Chris Bovey: Yeah, I got some really foul messages. I got accused of being a government paid shill - so where's my paycheck? The worst bit of abuse is on my Facebook page. I left it up there because it's so insulting that it made the guy look like an idiot.
Someone else said I was going to hell for breaking the First Commandment. I'm not religious; I don't know what the First Commandment is. Maybe it's, "Thou shalt not post fake chemtrail hoaxes." [Note: it is actually, "Thou shalt have no other gods before me."] Other people were saying I'd been leaned on to change my story, saying that it was really a chemtrail-molecule dump.
VICE: Why do you think people were so quick to believe your video was evidence of chemtrails?

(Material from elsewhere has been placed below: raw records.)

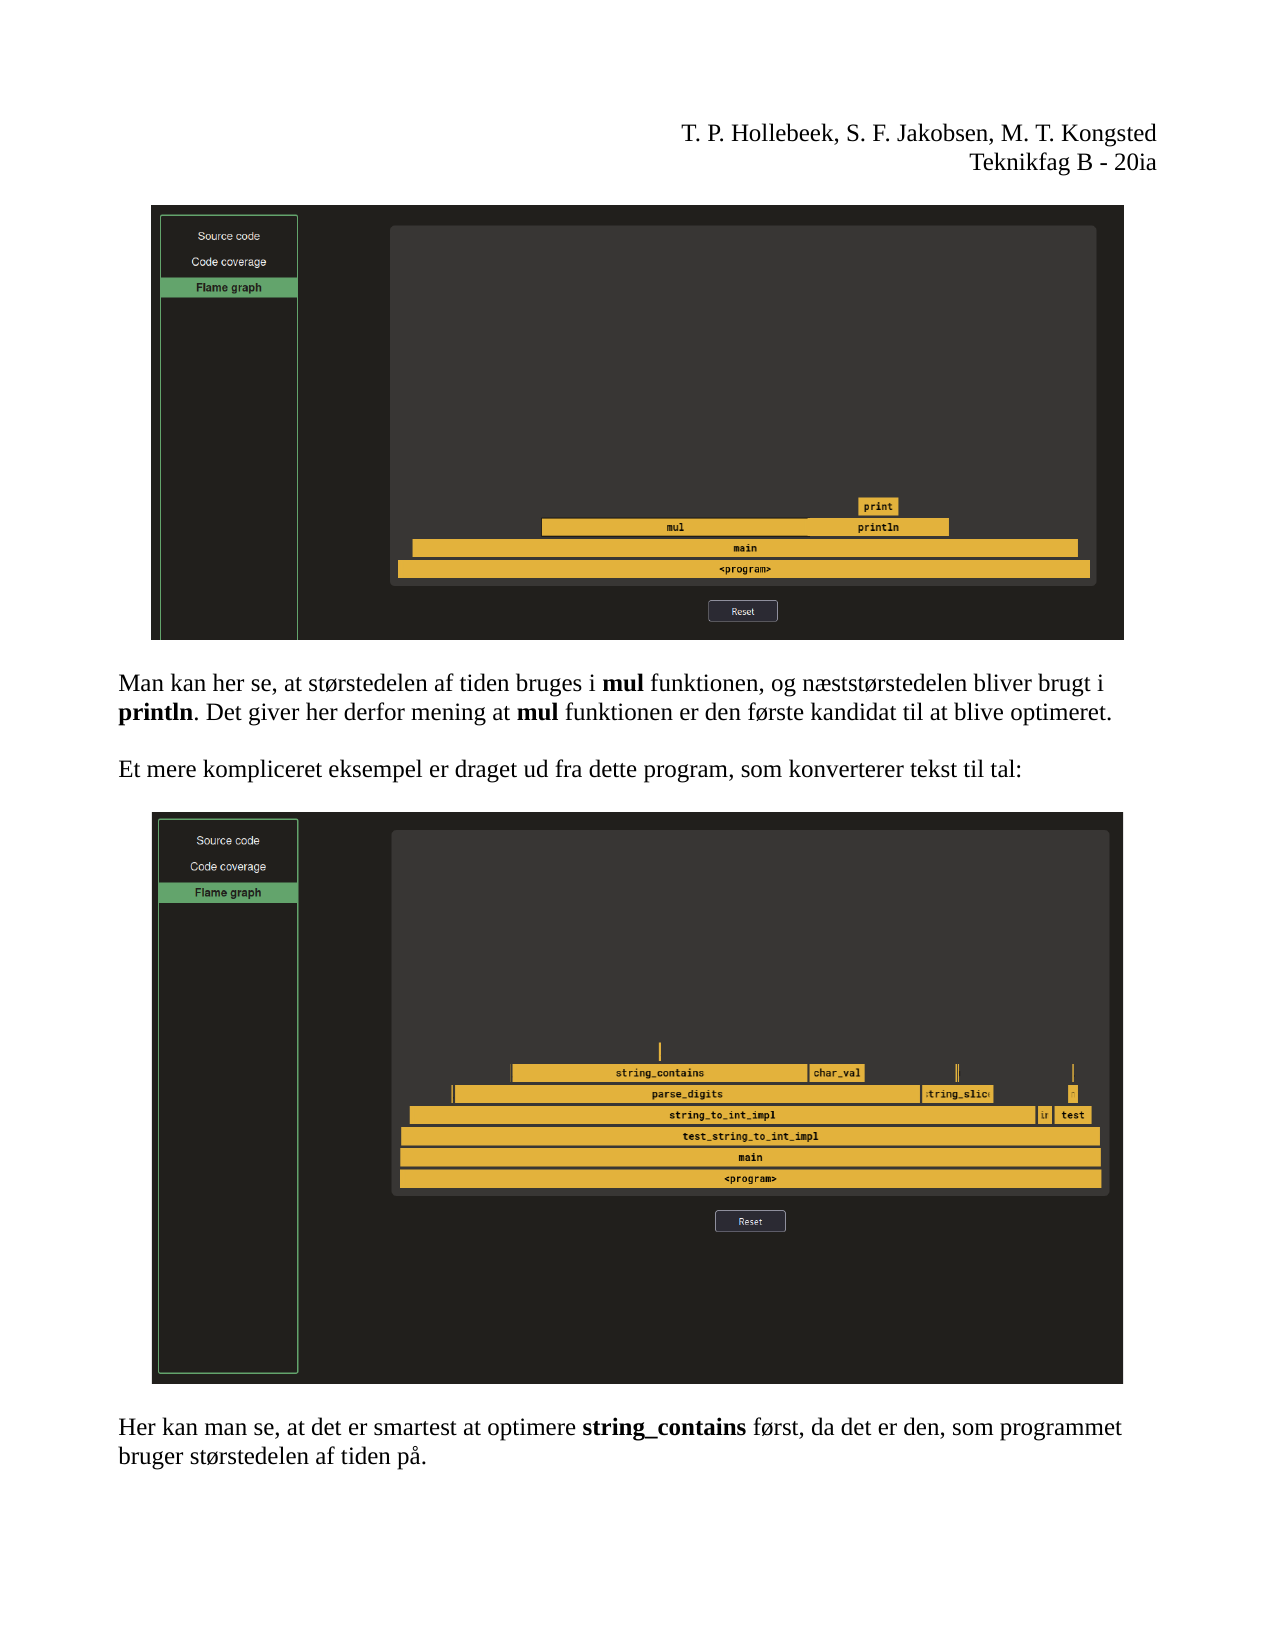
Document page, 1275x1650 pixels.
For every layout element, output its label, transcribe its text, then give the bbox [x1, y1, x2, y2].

text Et mere kompliceret eksempel er draget ud fra dette program, som konverterer tekst til tal: [118, 754, 1157, 783]
picture [151, 205, 1124, 640]
picture [151, 812, 1124, 1384]
text Man kan her se, at størstedelen af tiden bruges i mul funktionen, og næststørstedelen bliver brugt i println. Det giver her derfor mening at mul funktionen er den første kandidat til at blive optimeret. [118, 668, 1157, 726]
text Her kan man se, at det er smartest at optimere string_contains først, da det er den, som programmet bruger størstedelen af tiden på. [118, 1412, 1157, 1470]
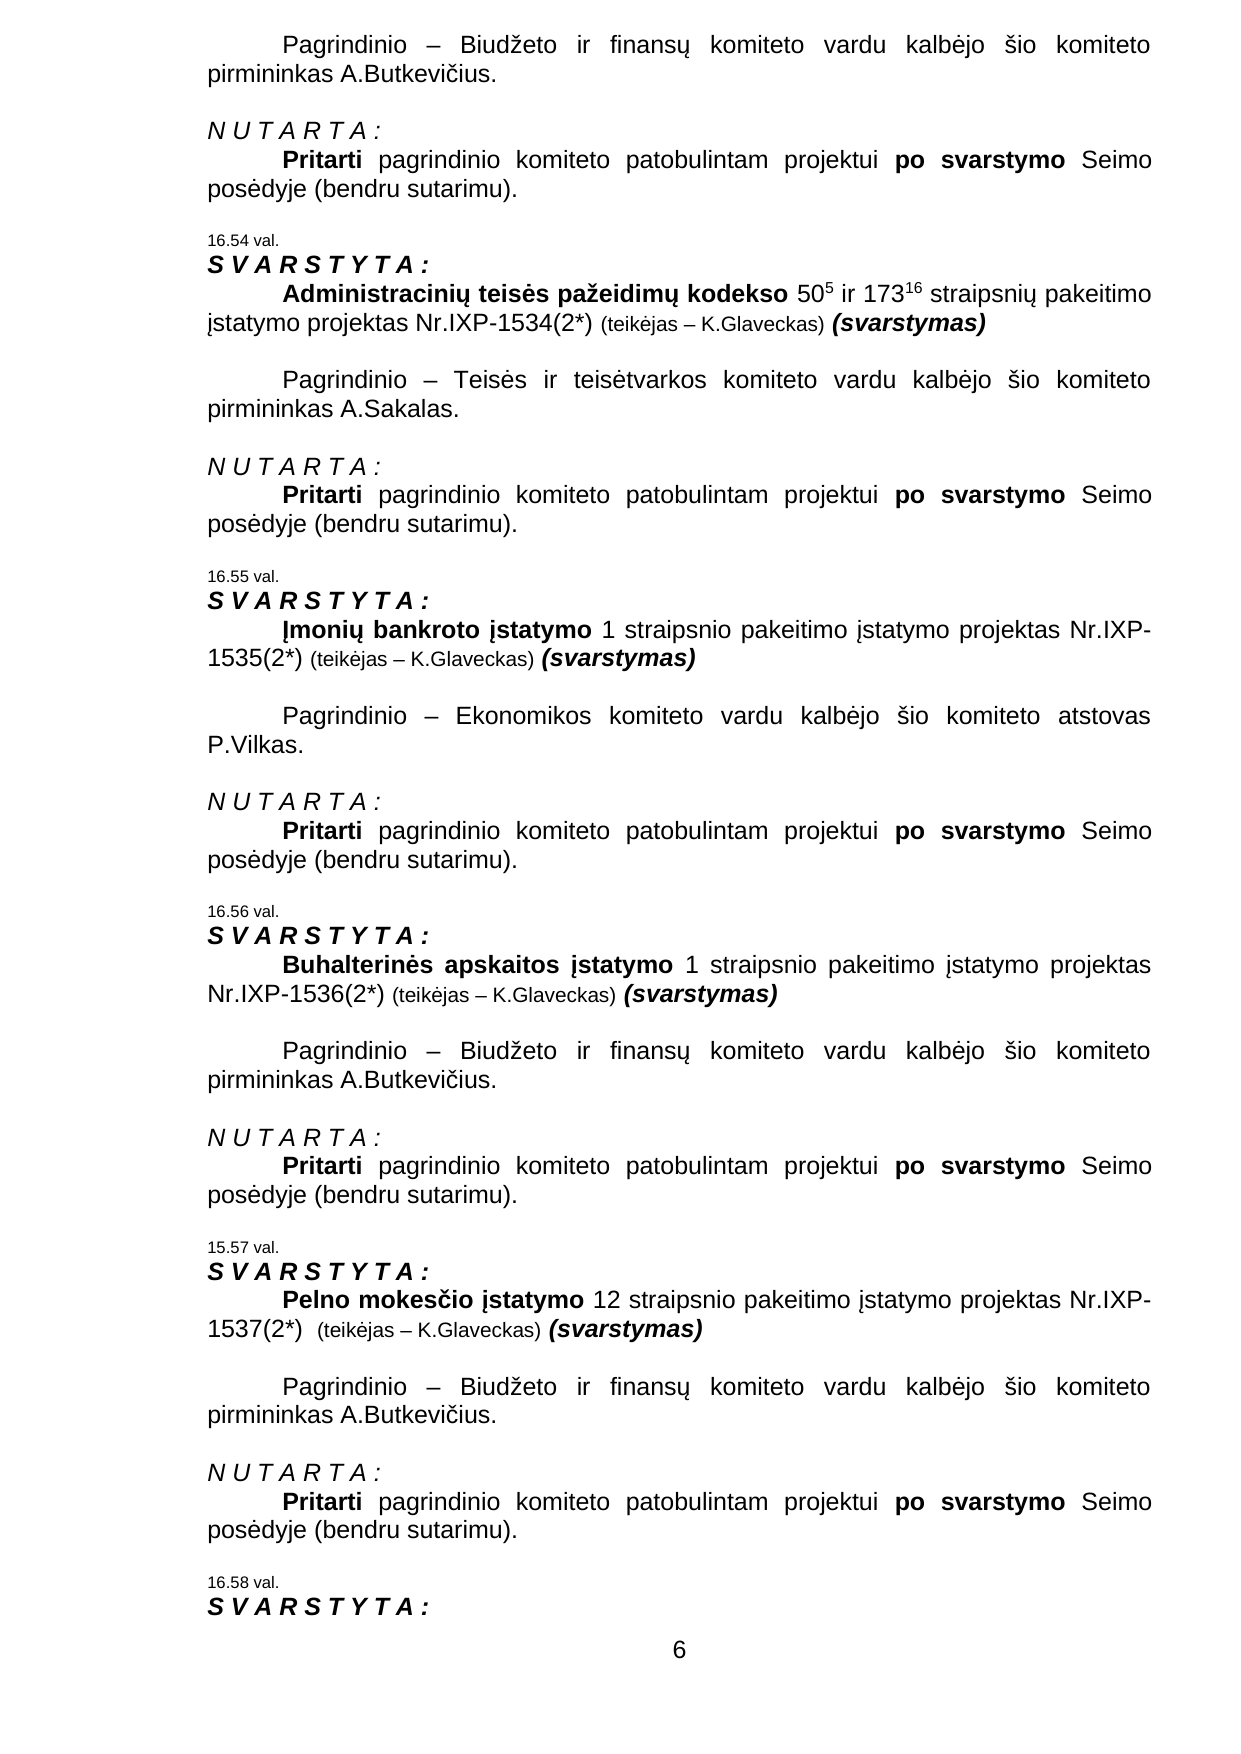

Chris Bovey: I think people want to believe it, and I think people are so distrusting of the government. It says a lot about our government that people are actually prepared to believe that they would do this. It's a lack of basic scientific understanding. It doesn't take much research - if you go onto contrailscience.com, you can quite easily see it explains why they're formed.
VICE: Have people stopped claiming that the video is evidence of chemtrails now that you've come out and explained it?
Chris Bovey: Not at all. There are still people sharing it as we speak, saying "chemtrails" in all sorts of languages - some I don't even recognize.
I've got a good 500 people who sent me friend requests, and I accepted them, but today I deleted them all because they kept on inviting me to "like" various strange pages. I knew these kinds of people existed - that's why I posted it. But I absolutely didn't realize how strongly these people believed this. With a few of them, I've tried to reason with them by sending evidence to explain why they are wrong, and they generally just called me a shill and blocked me.
VICE: How long have you been interested in chemtrails?
Chris Bovey: I remember seeing them as a little child when I was at primary school on the River Dart, where I grew up in South Devon. On the playground I used to look up in the air and notice that some planes had longer trails and wonder why. Of course, at that point I didn't realize it was an Illuminati plot.
VICE: Why did you admit the video was a hoax and not keep it going?
Chris Bovey: At the time, I was getting a little bit uncomfortable with it, partly because I didn't want my sane friends thinking I was an idiot. So it was an ideal opportunity to come clean and also a great opportunity to prank them.
VICE: Do you think there's any evidence to support the chemtrail theory at all?
Chris Bovey: No, it's just completely debunked. There's zero evidence - zilch.